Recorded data
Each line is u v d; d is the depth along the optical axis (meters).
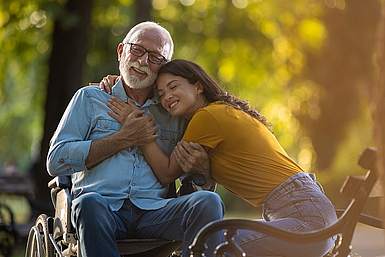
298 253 7.99
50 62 21.44
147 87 8.99
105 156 8.77
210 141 8.41
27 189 17.55
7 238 15.91
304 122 38.44
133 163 8.87
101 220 8.30
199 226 8.24
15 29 25.66
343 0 34.56
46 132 21.31
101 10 26.81
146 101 9.06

● **Task goal**: Write out an exact transcription of the line with "7 238 15.91" and of each line after it; stop at the end of the records.

● **Answer section**:
7 238 15.91
304 122 38.44
133 163 8.87
101 220 8.30
199 226 8.24
15 29 25.66
343 0 34.56
46 132 21.31
101 10 26.81
146 101 9.06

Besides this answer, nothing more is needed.